**COMPLETE THE FOLLOWING:**
• A. Retype the article on The Boy in Blue from "The Boy in Blue is" up to and including "sculler Ned Hanlan.".
• B. According to the article on The Boy in Blue, how many screens did the film's test release open on?

- Theatrical release poster
- Directed by: Charles Jarrott
- Written by: Douglas Bowie
- Produced by: Steve North John Kemeny Denis Héroux
- Starring: Nicolas Cage; Christopher Plummer; Cynthia Dale; David Naughton; Melody Anderson; Sean Sullivan;
- Cinematography: Pierre Mignot
- Edited by: Rit Wallis
- Music by: Roger Webb
- Production companies: Canadian Broadcasting Corporation Regatta Productions Téléfilm Canada
- Distributed by: 20th Century Fox
- Release date: January 17, 1986;
- Running time: 93 minutes
- Country: Canada
- Language: English
- Budget: CAD$7.7 million
- Box office: $275,000

= The Boy in Blue (1986 film) =

1986 film by Charles Jarrott

The Boy in Blue is a 1986 Canadian drama film directed by Charles Jarrott and starring Nicolas Cage. The film, which was written by Douglas Bowie and co-produced by Steve North, John Kemeny, and Denis Héroux, was distributed by 20th Century Fox. The filming took place in Quebec and Ontario, Canada, which was eventually released for North American theatres on January 17, 1986. The story is based on a true story about the life of Toronto sculler Ned Hanlan.

==Plot==
This drama follows Ned Hanlan, who is known to be a Canadian competitive rowing champion. Ned Hanlan is adopted by a gambler named Bill, who promotes the boy on the sculling circuit for his own monetary gain. As a young man, Ned is very trouble-prone but does not lack the fierce determination needed in his attempt to become a formidable athlete. In this attempt, a businessman named Knox assumes control of Hanlan's career who backs Ned for his own personal gain and discards him when this gain is no longer in sight. Through Knox, Ned meets and falls for the niece of the businessman, Margaret. Hanlan's professional success is capped by his marriage to Margaret.

==Release==
The film had a test release on January 17, 1986, on 44 screens and grossed $94,261 for the weekend.

**DATASET CONTENT:**
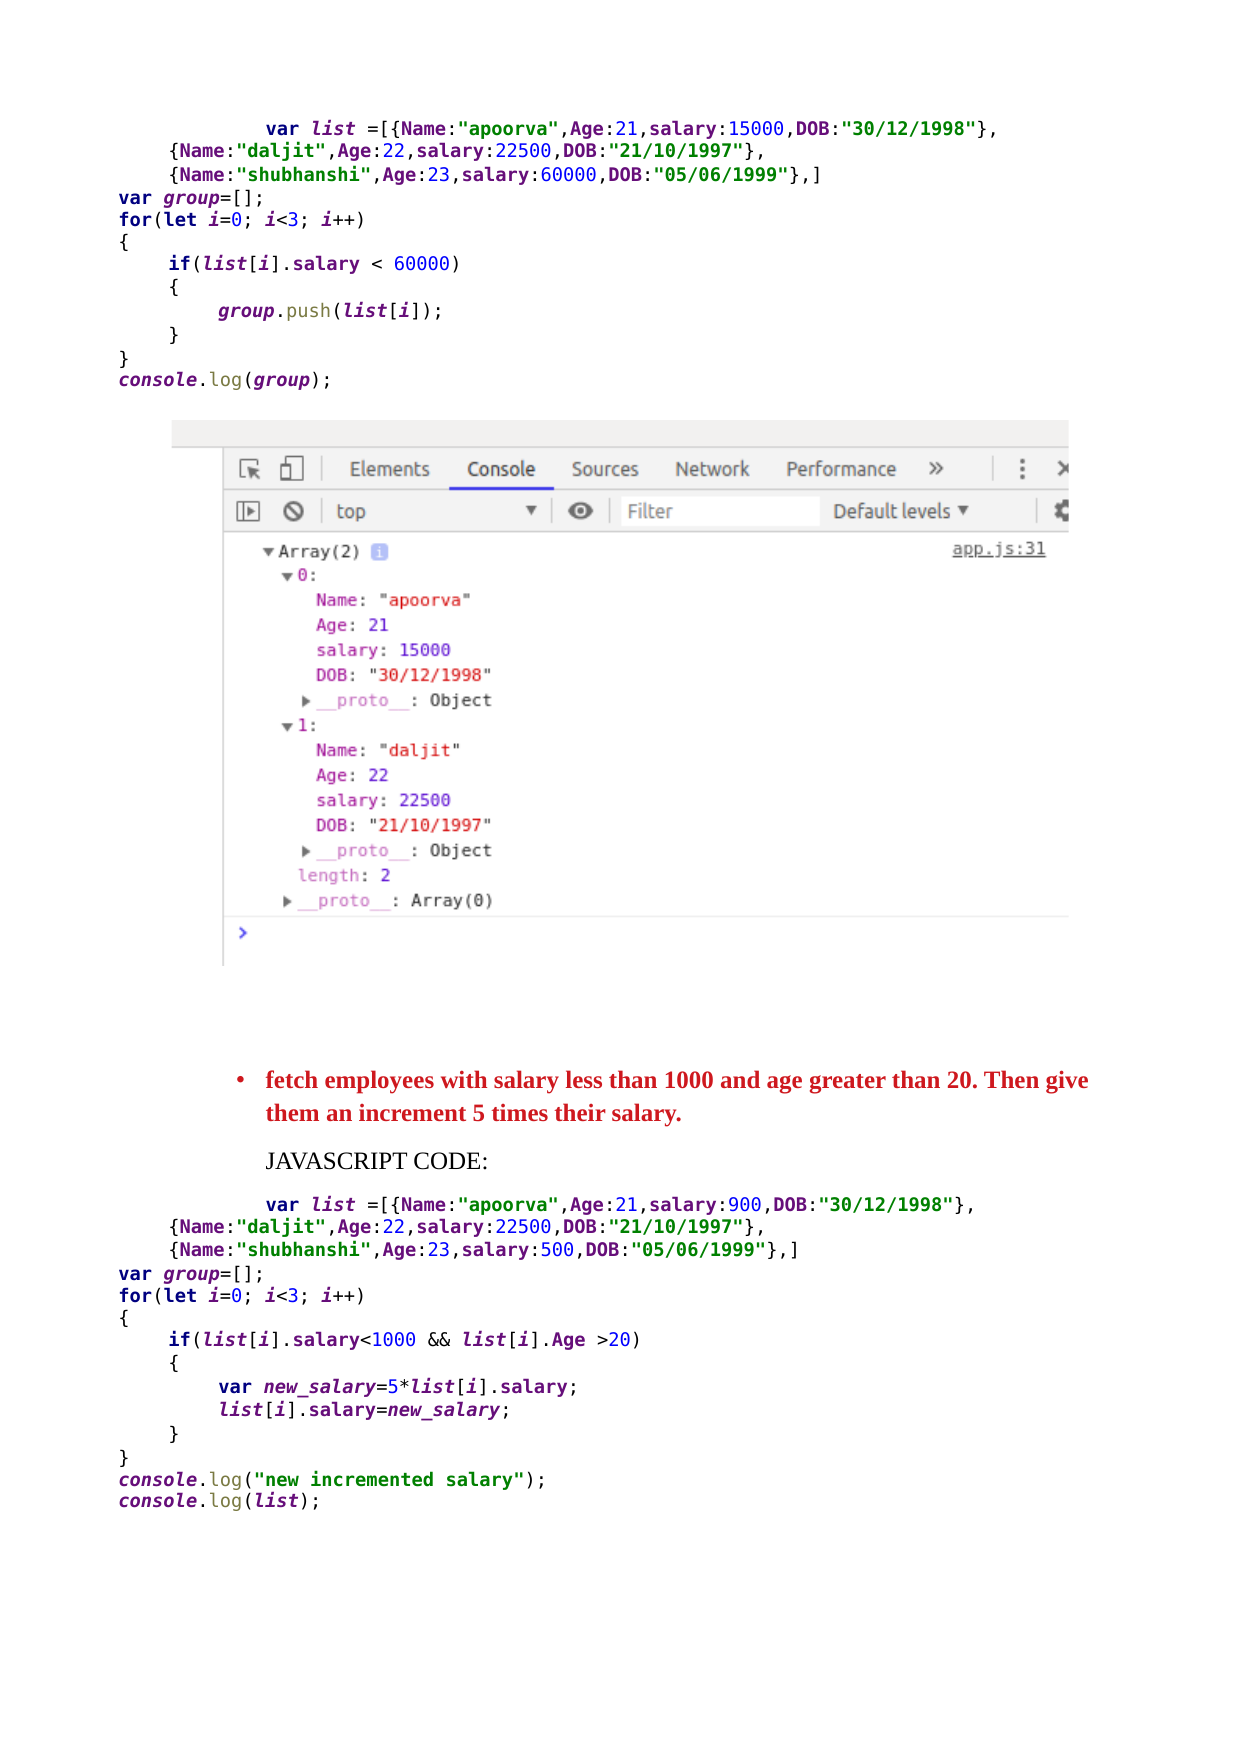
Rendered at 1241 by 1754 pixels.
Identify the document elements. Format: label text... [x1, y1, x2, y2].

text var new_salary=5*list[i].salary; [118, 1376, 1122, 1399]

**FINAL ANSWERS:**
• A.
The Boy in Blue is a 1986 Canadian drama film directed by Charles Jarrott and starring Nicolas Cage. The film, which was written by Douglas Bowie and co-produced by Steve North, John Kemeny, and Denis Héroux, was distributed by 20th Century Fox. The filming took place in Quebec and Ontario, Canada, which was eventually released for North American theatres on January 17, 1986. The story is based on a true story about the life of Toronto sculler Ned Hanlan.

• B. 44 screens.